* _TEXT FOR ANALYSIS_
++++++

MMORPG.com: Back at launch, Jumpgate gained fame for its live events being conducted by your partners at the Themis Group. What has happened with these events? Do you still run any?
Steve Hartmeyer:

Themis Group absolutely still runs in-game events, on a weekly basis or more often. Both storyline and non-story events are used to spice things up. Non-story events are usually just fun contests, typically for in-game awards. Storyline events bring any conflicts presently moving in the Jumpgate backstory home to the players, on a level players can get directly involved with, and are also used to trigger changes in the game environment, which might involve activating new features added in a prior patch.

MMORPG.com: Visually, the game shows its age. Do you ever foresee a major graphical upgrade?
Steve Hartmeyer:

It’s largely a question of whether a complete rewrite of the game will begin before a serious graphical update can happen. I tend to see our gameplay needs as being more important than the number of polys we render, or the resolution of our textures, but I acknowledge appearance does a lot to draw in new players. My own skills are more toward simulation and design of mechanics, rather than graphics programming, so although I’m interested in improving the look of the game, tackling that hasn’t been something I’ve been prepared to do, professionally. Of course, as the hardware being used to run the game clients has improved, it has become possible to update things while still using the game’s original graphics engine from 2001. Hesitant steps forward were made in late 2004, and there are more that can be taken before a major upgrade is left as the logical next step.

MMORPG.com: As a developer who joined the game after release, what about the game made you want to work on it and what now is your favorite aspect of it?
Steve Hartmeyer:

In truth, I wanted to work on the game before I really was a developer. I was a beta tester and then a player of Jumpgate for a few years before my career path took me into programming. The game struck me as incredibly loaded with potential – an ideal framework from which to hang mechanics for all sorts of gameplay. I was just in the right place at the right time when NetDevil needed another member of the team.MO< My favorite aspect of Jumpgate is hard to put my finger on, because now all I see are the things that I want to improve, or new gameplay I want to hang from the existing framework. The adrenaline rush of combat in Jumpgate is probably what I talk about most, when I reminisce about the days when I was a player – but I am still really bad at combat and usually avoided it as a pilot! Because I’m a social gamer, I greatly enjoyed the player interaction needed to get things done, organizing fellow players in team efforts to move projects forward. I’d like to increase the opportunities for that sort of thing in the game even more.

++++++

* _ENTRIES PROVIDED_
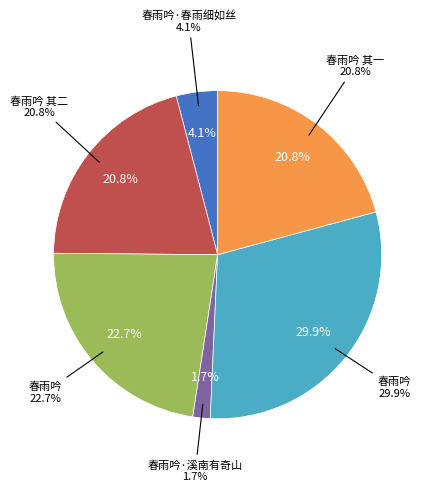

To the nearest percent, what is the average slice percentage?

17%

++++++

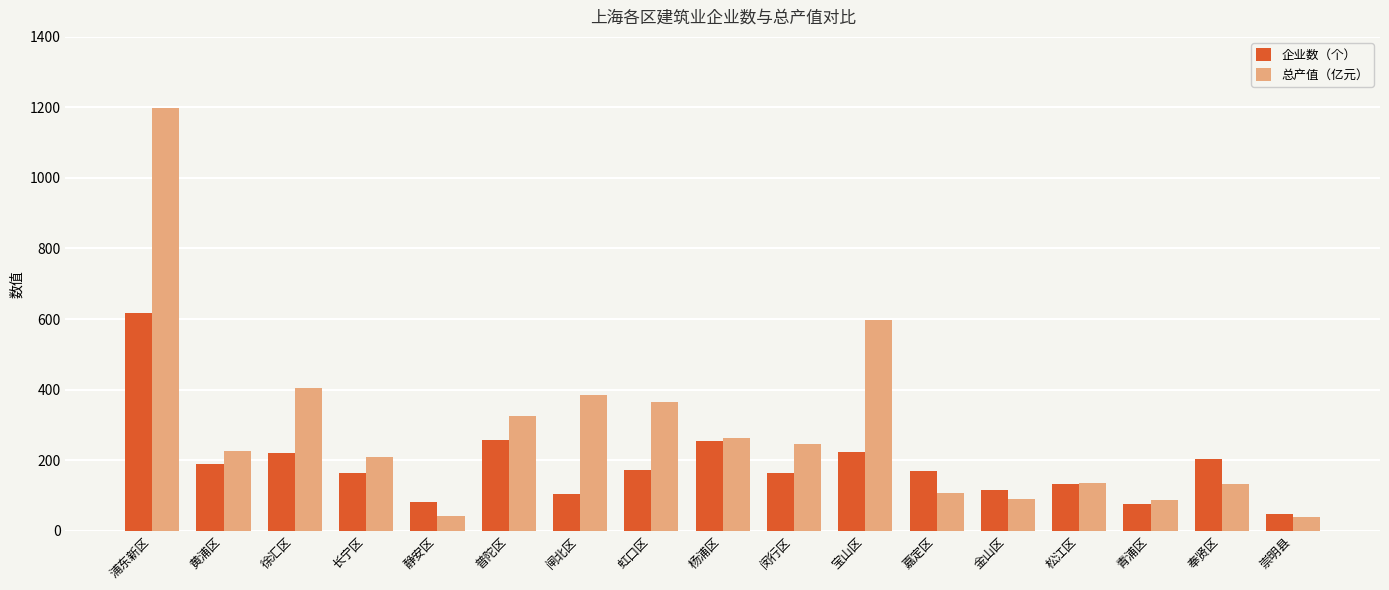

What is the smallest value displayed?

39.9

++++++

* _YOUR ASSIGNMENT_
Continue the interview about Jumpgate from where it stops.

* _RESULT_
MMORPG.com: You mentioned in your developer journal here that you’ve added a number of new features to the game over recent years. Can you talk about their impact on the existing community? What were your best and worst experiences?
Steve Hartmeyer:

In general, all changes have been very well-received by the community. Everyone wants to see new features that make the game improve. ‘Impact’ suggests the kind of changes that alter the face of the game, and admittedly I’ve been working more in that direction as time has passed. I don’t want to get into the debate over whether it’s fair to the community to change the game experience – MMOGs by their nature are never finished and tend to evolve. In Jumpgate’s case, we have a niche game that is still not well-known, even after four years online. I think the community recognizes that change needs to happen to help grow the game, and while everyone has his own opinion on what is and is not a positive change or a good feature to add, the community has been consistently supportive. That support keeps me going and I’m incredibly grateful for it.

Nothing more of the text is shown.